Synthetic videos were generated using the DIRSIG environment, which accurately simulates real-world conditions. A specific location on the campus of the Rochester Institute of Technology (Rochester, New York, USA) was modeled, featuring an open field with a forested background, providing realistic scenarios for small unmanned aircraft and birds flying through the scene. This focus on video sequences replicates real-world conditions and offers potential for future AI models that incorporate flight paths.

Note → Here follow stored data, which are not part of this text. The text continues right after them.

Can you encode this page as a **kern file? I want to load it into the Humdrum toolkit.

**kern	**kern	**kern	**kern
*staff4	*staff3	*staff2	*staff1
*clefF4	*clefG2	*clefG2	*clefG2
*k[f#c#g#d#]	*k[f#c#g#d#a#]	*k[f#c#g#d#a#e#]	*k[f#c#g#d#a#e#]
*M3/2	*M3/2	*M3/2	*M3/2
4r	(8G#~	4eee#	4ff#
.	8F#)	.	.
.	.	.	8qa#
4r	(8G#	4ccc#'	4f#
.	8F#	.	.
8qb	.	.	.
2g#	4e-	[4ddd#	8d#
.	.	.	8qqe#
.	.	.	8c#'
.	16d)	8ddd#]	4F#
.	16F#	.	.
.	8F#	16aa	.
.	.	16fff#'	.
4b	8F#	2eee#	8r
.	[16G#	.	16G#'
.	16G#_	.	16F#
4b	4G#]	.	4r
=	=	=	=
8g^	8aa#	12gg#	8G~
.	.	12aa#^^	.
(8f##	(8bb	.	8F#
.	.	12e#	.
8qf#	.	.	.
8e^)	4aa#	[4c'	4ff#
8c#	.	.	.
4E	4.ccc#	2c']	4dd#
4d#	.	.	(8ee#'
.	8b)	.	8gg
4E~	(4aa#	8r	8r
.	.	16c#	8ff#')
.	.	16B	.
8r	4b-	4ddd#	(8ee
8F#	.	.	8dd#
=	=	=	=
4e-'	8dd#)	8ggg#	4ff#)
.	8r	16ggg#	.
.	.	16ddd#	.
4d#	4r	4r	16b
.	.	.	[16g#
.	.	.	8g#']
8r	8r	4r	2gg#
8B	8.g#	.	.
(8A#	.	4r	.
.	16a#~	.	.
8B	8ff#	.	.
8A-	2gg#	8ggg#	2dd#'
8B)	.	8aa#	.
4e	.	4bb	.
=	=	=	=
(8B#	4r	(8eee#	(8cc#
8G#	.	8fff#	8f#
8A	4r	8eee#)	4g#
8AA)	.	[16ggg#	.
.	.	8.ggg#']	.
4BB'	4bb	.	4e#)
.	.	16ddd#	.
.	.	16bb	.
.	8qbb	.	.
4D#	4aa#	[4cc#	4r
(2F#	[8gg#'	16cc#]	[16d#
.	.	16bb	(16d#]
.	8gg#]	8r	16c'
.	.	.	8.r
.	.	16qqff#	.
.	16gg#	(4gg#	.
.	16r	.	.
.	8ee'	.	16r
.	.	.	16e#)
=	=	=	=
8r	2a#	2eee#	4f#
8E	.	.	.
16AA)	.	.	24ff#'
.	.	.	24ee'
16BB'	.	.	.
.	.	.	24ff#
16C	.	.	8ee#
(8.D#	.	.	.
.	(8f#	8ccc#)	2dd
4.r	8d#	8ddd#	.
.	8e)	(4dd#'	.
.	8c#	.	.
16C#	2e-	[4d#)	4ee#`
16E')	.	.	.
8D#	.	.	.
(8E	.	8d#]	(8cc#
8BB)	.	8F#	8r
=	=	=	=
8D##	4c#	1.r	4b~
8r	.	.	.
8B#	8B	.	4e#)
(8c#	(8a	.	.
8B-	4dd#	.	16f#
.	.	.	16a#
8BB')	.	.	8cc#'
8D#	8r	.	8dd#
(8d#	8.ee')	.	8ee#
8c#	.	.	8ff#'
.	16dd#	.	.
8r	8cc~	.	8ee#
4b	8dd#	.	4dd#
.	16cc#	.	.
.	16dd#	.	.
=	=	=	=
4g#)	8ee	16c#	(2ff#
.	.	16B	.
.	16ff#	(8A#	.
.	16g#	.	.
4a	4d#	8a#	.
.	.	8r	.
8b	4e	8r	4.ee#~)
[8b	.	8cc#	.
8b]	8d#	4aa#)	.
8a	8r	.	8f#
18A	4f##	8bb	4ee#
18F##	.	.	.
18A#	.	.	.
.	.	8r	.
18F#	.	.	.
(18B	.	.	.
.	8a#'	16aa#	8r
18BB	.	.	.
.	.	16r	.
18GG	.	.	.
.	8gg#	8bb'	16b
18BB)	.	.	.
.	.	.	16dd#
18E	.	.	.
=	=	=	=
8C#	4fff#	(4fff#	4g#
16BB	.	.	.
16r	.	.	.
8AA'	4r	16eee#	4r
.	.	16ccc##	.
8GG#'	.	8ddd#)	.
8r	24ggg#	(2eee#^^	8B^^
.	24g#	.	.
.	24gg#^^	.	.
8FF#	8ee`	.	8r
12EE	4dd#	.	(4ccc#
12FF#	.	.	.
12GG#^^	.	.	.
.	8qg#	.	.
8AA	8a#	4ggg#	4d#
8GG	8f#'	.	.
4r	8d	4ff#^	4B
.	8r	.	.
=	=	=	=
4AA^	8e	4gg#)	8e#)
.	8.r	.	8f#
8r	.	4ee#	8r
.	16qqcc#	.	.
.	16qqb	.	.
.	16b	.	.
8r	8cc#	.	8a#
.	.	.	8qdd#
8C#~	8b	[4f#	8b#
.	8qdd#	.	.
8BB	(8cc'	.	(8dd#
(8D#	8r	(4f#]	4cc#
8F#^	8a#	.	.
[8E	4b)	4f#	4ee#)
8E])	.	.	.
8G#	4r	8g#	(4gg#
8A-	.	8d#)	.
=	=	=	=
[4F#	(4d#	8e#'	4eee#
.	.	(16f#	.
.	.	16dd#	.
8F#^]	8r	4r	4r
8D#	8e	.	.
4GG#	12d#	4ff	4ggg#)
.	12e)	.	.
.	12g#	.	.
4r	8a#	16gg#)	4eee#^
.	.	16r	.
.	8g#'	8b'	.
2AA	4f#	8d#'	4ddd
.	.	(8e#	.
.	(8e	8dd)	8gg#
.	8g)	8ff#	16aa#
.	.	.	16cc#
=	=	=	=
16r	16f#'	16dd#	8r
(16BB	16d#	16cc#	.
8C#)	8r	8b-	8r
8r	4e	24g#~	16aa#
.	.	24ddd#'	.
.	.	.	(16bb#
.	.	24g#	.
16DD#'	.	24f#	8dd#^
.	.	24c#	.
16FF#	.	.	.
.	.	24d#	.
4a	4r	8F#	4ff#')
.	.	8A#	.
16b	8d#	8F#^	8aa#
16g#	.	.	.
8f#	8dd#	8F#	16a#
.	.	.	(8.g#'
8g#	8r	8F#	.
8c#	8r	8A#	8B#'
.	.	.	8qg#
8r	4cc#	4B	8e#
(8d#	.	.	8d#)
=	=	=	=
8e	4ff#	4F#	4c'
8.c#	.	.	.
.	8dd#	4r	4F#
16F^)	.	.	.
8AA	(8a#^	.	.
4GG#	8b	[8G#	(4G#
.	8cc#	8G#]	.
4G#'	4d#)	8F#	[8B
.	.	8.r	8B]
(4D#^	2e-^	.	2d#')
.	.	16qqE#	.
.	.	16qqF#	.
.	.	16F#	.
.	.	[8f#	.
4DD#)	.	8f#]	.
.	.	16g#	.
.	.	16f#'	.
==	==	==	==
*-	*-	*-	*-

Examples where the addition of synthetic data to both the training and validation sets negatively impacted the model’s performance. The red boxes represent the ground truth, while the blue boxes represent the model’s predictions. These instances highlight rare cases where the model trained on purely real data outperformed the model trained with a mix of synthetic and real data.

Figure 1: Examples where the addition of synthetic data to both the training and validation sets negatively impacted the model’s performance. The red boxes represent the ground truth, while the blue boxes represent the model’s predictions. These instances highlight rare cases where the model trained on purely real data outperformed the model trained with a mix of synthetic and real data.

Although this study focuses on visible spectrum imagery due to the challenges of collecting real-world data for comparison, the current DIRSIG model is fully capable of simulating the capture of SWIR, MWIR, and LWIR image data. These additional bandpass regions are critical for detection in low-visibility and nighttime scenarios and are expected to be used in the near future. This research aims to develop a more robust system capable of adapting to the evolving sUAS landscape, enabling accurate detection of various makes and models of unmanned aircraft while distinguishing them from other natural flyers, such as birds.

Performance snapshots illustrating superior synthetic data performance in cluttered scenarios. Each frame compares ground truth bounding boxes (red) against predicted bounding boxes (blue). Synthetic-trained models seemingly excel during periods of increased environmental clutter and occlusions.

Figure 2: Performance snapshots illustrating superior synthetic data performance in cluttered scenarios. Each frame compares ground truth bounding boxes (red) against predicted bounding boxes (blue). Synthetic-trained models seemingly excel during periods of increased environmental clutter and occlusions.

References

[1] Spinosa, L. D., Dank, J. A., Kremens, M. V., Spiliotis, P. A., Cox, N. A., Bodington, D. E., Babcock, J. S., and Salvaggio, C. Feasibility of using synthetic videos to train a yolov8 model for uas detection and classification. In Synthetic Data for Artificial Intelligence and Machine Learning: Tools, Techniques, and Applications III (2025), vol. 13459, SPIE, pp. 365–383.